Миша вернулся от отца печальный и встревоженный. Он несколько дней молча о чем-то думал и, заложив руки за спину, как взрослый, медленно ходил по своей любимой аллее, под липами, которые уже сбрасывали желтый лист.
— Думает, все думает, — сказала Елизавета Алексеевна Марии Акимовне, глядя в окошко на внука. — Я надеюсь, Машенька, что авось повеселеет в Москве-то.
— Дай бог! — проговорила Мария Акимовна. — Жалею я, что мой Аким на целых три года моложе Мишеля, а то отправила бы его с вами тоже в Москву. Ну, что же делать, поскучаем пока здесь.
* * *
В одно погожее утро перед домом началось какое-то волнение. Христина Осиповна посмотрела из окна. Тархановские мужики валом валили в ворота. Кучер Матвей попробовал было остановить их.
— Куды прешь? Чего тут позабыли?
Мужики шли и шли… Наконец они сгрудились толпой у самого крыльца. И только когда вышла сама Елизавета Алексеевна и спросила, что им надобно, мужики, поснимав шапки, хором ответили:
— Барина молоденького, Михаила Юрьича поздравить пришли. Как он не будет здесь в день ангела своего, то мы, значит, загодя…

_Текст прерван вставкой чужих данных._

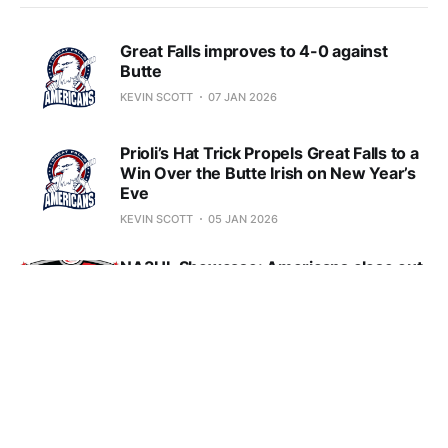
Great Falls improves to 4-0 against
Butte
KEVIN SCOTT
07 JAN 2026
Prioli’s Hat Trick Propels Great Falls to a
Win Over the Butte Irish on New Year’s
Eve
KEVIN SCOTT
05 JAN 2026
NA3HL Showcase: Americans close out
tournament with a loss to the Mason
City Toros
KEVIN SCOTT
21 DEC 2025
Former North Carolina Standout to Play
for Great Falls Electrics Hoop Team
KEVIN SCOTT
15 DEC 2025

А Мишель уже прибежал из сада и остановился, не без смущения поглядывая на такую большую толпу поздравителей.
Но вдруг глаза его расширились от удивления: два старых деда вели под уздцы серого коня. Он был небольшого роста, но строен и, легко ступая, подошел к самому крыльцу, где стоял Мишенька, и остановился, поводя ушами и потряхивая серой короткой гривкой.
— Что это? — спросил Миша, не спуская с него глаз. — Чей это конь?